> ENUNCIADO DA TAREFA
Prossiga o texto sobre a poluição da Baía de Guanabara a partir da última frase apresentada, mantendo o mesmo tom.

> TRECHO APRESENTADO
Nosso complexo vira-lata terá, daqui a um ano, uma grande chance de acabar ou se instalar definitivamente na alma carioca. Estaremos no centro das atenções com os Jogos Olímpicos. Mas há um temor no ar trazido pelas notícias desta semana de que a Baía de Guanabara, sugadora de milhões de dólares, continuará uma pocilga por pelo menos mais 20 anos. Será que vamos passar o vexame de ter um velejador olímpico doente por causa da sujeira da água? Aliás, de 20 em 20 anos, os cariocas são notificados pelo poder público que a Baía de Guanabara só será despoluída daqui a 20 anos. Parece brincadeira e lembra aqueles cartazes de botequim que têm a função de avisar aos seus clientes que fiado, só amanhã. O amanhã, como o “daqui a 20 anos”, nunca chega.

> MATERIAL FORNECIDO
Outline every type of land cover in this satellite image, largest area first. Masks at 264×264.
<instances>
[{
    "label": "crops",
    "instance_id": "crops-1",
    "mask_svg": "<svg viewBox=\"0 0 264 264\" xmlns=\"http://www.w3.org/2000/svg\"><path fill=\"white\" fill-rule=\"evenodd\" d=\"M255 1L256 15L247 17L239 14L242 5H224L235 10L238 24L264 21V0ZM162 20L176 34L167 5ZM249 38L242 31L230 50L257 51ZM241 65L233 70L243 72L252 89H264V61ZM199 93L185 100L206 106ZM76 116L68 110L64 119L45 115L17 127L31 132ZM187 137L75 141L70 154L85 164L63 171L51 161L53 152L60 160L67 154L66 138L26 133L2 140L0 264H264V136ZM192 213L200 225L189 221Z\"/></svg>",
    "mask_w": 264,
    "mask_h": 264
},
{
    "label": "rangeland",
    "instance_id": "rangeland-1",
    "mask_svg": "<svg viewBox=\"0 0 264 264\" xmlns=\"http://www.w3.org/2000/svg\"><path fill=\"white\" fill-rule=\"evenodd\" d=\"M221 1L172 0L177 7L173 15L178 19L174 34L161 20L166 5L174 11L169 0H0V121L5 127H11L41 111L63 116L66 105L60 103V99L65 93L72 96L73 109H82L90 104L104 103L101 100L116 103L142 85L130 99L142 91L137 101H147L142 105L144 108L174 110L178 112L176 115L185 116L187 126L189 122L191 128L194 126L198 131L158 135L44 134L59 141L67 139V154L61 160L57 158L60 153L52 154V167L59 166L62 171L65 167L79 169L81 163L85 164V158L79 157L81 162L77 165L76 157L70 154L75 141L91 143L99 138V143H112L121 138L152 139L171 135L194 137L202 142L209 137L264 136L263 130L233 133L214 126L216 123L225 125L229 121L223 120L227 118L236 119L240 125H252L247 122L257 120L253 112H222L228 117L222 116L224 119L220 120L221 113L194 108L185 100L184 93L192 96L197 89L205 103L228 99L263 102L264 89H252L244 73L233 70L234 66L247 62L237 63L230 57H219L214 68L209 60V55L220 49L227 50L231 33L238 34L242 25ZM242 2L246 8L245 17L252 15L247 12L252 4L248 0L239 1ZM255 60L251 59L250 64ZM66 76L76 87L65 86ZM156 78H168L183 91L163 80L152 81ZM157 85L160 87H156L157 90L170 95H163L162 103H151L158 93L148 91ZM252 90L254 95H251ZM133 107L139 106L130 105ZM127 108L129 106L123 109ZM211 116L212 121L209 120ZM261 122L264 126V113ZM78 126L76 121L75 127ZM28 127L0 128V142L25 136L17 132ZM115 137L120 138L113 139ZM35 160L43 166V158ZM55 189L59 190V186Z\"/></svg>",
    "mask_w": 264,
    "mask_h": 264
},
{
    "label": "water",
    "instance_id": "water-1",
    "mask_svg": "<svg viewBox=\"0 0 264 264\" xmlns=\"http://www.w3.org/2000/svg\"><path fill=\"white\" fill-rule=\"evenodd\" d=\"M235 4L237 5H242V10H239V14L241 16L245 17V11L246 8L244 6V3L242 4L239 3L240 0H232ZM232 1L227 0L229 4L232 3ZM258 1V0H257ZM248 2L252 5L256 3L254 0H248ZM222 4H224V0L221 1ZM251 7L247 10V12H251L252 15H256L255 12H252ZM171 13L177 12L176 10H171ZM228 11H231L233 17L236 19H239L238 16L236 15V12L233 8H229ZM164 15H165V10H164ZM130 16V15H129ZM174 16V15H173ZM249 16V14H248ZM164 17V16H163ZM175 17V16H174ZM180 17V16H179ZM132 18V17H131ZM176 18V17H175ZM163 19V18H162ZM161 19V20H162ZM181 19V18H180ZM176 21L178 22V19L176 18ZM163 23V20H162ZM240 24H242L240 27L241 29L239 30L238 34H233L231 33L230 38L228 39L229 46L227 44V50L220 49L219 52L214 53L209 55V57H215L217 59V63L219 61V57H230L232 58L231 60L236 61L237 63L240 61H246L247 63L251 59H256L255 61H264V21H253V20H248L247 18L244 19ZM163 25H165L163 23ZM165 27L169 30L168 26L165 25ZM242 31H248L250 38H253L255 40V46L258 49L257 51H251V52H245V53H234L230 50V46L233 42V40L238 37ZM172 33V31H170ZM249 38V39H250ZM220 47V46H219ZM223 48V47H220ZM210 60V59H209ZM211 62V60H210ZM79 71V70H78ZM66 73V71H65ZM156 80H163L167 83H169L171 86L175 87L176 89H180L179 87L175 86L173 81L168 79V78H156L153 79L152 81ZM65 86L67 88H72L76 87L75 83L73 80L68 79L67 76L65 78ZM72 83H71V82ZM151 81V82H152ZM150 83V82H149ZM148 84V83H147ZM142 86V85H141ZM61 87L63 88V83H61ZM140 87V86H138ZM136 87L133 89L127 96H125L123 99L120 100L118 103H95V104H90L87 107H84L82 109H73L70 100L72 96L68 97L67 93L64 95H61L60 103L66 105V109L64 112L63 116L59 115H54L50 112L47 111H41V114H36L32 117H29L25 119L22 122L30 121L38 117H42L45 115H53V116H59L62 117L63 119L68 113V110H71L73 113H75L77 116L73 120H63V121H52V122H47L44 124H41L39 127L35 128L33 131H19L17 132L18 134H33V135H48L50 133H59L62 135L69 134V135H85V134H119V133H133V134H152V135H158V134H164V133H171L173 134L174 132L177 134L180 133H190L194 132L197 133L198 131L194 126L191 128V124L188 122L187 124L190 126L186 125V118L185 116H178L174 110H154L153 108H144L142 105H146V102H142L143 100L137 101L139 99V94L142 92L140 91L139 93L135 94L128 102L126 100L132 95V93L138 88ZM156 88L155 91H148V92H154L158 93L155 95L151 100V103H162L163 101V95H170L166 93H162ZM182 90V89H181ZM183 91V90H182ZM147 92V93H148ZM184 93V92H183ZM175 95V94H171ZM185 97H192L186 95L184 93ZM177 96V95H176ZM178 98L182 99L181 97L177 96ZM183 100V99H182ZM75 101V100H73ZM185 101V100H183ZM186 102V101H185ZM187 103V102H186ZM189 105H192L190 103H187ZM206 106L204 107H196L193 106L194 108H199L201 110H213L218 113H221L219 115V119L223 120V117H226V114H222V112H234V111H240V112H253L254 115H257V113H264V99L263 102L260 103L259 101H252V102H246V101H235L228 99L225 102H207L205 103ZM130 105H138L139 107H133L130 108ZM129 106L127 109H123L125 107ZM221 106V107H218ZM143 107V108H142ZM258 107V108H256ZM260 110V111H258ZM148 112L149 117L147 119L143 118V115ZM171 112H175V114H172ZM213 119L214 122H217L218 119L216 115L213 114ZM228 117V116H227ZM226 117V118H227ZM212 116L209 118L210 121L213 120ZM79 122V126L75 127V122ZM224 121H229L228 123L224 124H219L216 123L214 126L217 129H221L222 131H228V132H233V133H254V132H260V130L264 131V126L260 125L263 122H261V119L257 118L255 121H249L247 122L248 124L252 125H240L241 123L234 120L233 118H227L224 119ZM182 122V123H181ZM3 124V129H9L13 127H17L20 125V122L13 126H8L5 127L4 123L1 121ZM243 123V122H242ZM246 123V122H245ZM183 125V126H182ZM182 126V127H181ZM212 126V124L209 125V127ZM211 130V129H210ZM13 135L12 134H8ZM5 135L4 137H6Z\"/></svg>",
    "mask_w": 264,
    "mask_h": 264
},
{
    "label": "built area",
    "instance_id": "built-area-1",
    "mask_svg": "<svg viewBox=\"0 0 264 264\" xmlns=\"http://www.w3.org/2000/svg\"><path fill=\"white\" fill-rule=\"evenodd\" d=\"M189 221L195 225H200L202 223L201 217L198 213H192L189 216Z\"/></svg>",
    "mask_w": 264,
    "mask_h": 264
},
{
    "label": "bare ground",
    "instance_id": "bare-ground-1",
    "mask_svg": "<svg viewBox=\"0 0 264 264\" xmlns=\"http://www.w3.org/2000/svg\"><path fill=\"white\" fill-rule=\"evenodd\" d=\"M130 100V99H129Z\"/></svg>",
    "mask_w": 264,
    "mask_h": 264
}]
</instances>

> EM RESPOSTA
Otimismo não faz mal a ninguém. Uma mazela que parecia sem solução dá sinais de que pode acabar. Pegar um táxi no Tom Jobim já não é aquele inferno. Antes, o passageiro era extorquido pegando os especiais ou caía na máfia dos amarelinhos. Agora, uma cooperativa organiza a fila, paga-se pelo taxímetro e o motorista é gentil. Há esperança.